Grigor Dimitrov has been around a while. He has had his ups and his downs on the tour. He has won big titles, and he has experienced dry spells. He is in his 30’s now but there is still plenty of tennis left in him. He has been ranked as high as three in the world and now he is rallying back and is inside the top 20.
The Bulgarian remains passionate about his tennis and is not prepared to stop, nor should he. Grigor is still matching it with most players on the tour and if the likes of Andy Murray, Stan Wawrinka can play well into their 30’s after coming back from debilitating injuries, then so can Dimitrov.
A perfect example of his continued drive is his win over Carlos Alcaraz that put him into the quarterfinals at the Rolex Shanghai Masters. He remains so competitive on court.
“I can rate it up there, for sure. I think, given all the circumstances throughout the year and how everything has unfolded for me at certain tournaments, I definitely rate this win up there.,” Dimitrov said.
“But, yeah, I just don't want to like, overthink it to that extent. I feel like also I've done quite a bit of work as well and I think, you know, that match is also a little big reminder for me that I feel like I'm in a good path.”
When it comes to nice guys in tennis, Grigor Dimitrov would have to rank among the top in the sport. There is a ready smile, and he is approachable and to see him playing some great tennis is more than welcoming especially his classic one handed backhand which ranks among the best of more recent times.
It is great to see the Bulgarian, the greatest male from Bulgaria, having such a consistent season and that was his overall goal. He says he has dealt with a fair number of changes on and off the court and that it was only a matter of time before he began to build up a good base again. That had a greater impact for him than the actual results.
“Little by little I was able to have a few good rounds here and there,” Dimitrov said during the Rolex Shanghai Masters. “I got to a final again, which was also very big for me, but I always want more from myself, I expect more from myself in any given tournament."
“So, yeah, I think at the moment, if the body feels good and I'm doing the right things, things can go even further.”
That sort of mental approach shows that Dimitrov still has the motivation and the other players like having him around because he is just so nice and down to earth.
“I think even in the past couple of years, in a way I really have, nothing to prove to anybody other than myself,” he said. “I think this is, I feel like this is my time, the time for me. Like, I'm very grateful to my family, to my close friends, to all my sponsors, everyone that has been in my team and still are still around.
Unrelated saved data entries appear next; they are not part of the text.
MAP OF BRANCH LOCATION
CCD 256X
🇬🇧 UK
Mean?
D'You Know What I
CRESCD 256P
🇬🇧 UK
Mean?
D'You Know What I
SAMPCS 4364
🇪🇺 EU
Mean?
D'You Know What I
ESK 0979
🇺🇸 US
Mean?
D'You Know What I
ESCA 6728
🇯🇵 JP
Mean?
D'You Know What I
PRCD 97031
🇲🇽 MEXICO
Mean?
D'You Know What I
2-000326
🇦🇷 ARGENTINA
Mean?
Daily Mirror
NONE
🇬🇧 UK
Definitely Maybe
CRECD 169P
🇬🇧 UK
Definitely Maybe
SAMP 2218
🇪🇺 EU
“I'm very thankful and I feel like whatever I have achieved is also because of them. Now, I think I feel like I can grab the fruits sort of on my own (laughing). Like, those last fruits are mine, so let me just get them. But anyway, all in all, I'm just, how can I say? I'm just grateful that I'm able to come out there every day, compete, win matches, and then who knows.”
Grigor is in an unique situation in tennis; it is like he is straddling generations of the sport. He was the re in the Roger Federer era and he is now experiencing the Carlos Alcaraz era.
“Absolutely. I mean, that goes without saying. Yeah, absolutely. Lately, I've been having a lot of those conversations, actually with some of the generation just behind me, the guys around 25, 26, they have been asking a lot of different questions to have my opinion on things,” Dimitrov said.
“It's very interesting for me, and I think one day further down the line I think, when I'm completely out of the game, I think it's going to be very interesting for me to look back and I would love to see how everything is going to unfold. I don't know, who knows. Maybe, I don't know if I'm going to be in tennis after that anyway, but it's very interesting for me to see in a way three eras that I've played with, and even players from way before that towards the end of their career."
“So, I'm very, I think, as you said, I’m in a unique position, and very fortunate position to be able to compete with each one of them.”
As was mentioned earlier, he is very approachable and any young player seeking some element of guidance about living on the t our, Gregor is there to talk. He makes it clear that he is very open, and he is very honest and there to answer the best he can.
“Tennis is the type of sport where whatever you put in, you get out of it, eventually, maybe not right away,” he said. “I always, I think one of my most important things is always, go at it, give a hundred percent and you never know how the cards will unfold, but at least when you look back, you'll be so proud of yourself … our sport is difficult enough.”
One piece of advice he may provide is to write down three things you are grateful for. He may have not been as diligent as he once was with that, but he still has the journals where those notes were recorded.
“I think the stage where I'm at in my career, I think with each year that has gone by I'm more appreciative of, in a way, anything that I get, not only to do, but to live,” he said. “I think on being able to come to practice every day for over 20 days, it means something to me."
“I don't think every player can do that because when you wake up you have a little bit of pain here and there and you have to sometimes tone it down a little bit with practice. You have to do a lot of different things just to accommodate your body."
“Yeah, when I've been able to go full out for so many straight days, I'm just thankful that my health and my body is keeping up.”
Time maybe ticking as it does for everyone but with Grigor Dimitrov it certainly looks pretty good on his wrist as he partners a boutique new brand.